» **EXERCISE GOAL**:
Render the text read from the pictures in the rows below as a Markdown table with the columns No. and Line, numbering each line in order and leaving out blank lines. Keep the pictures out of the answer.

◇ ◇ ◇ ◇

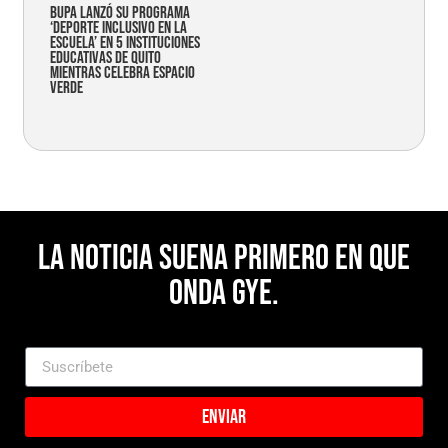
Bupa lanzó su programa
‘Deporte Inclusivo en la
Escuela’ en 5 instituciones
educativas de Quito
mientras celebra espacio
verde
La noticia suena primero en Que
Onda Gye.
Enviar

◇ ◇ ◇ ◇

» **REPLY**:
| No. | Line |
|---|---|
| 1 | Bupa lanzó su programa |
| 2 | ‘Deporte Inclusivo en la |
| 3 | Escuela’ en 5 instituciones |
| 4 | educativas de Quito |
| 5 | mientras celebra espacio |
| 6 | verde |
| 7 | La noticia suena primero en Que |
| 8 | Onda Gye. |
| 9 | Enviar |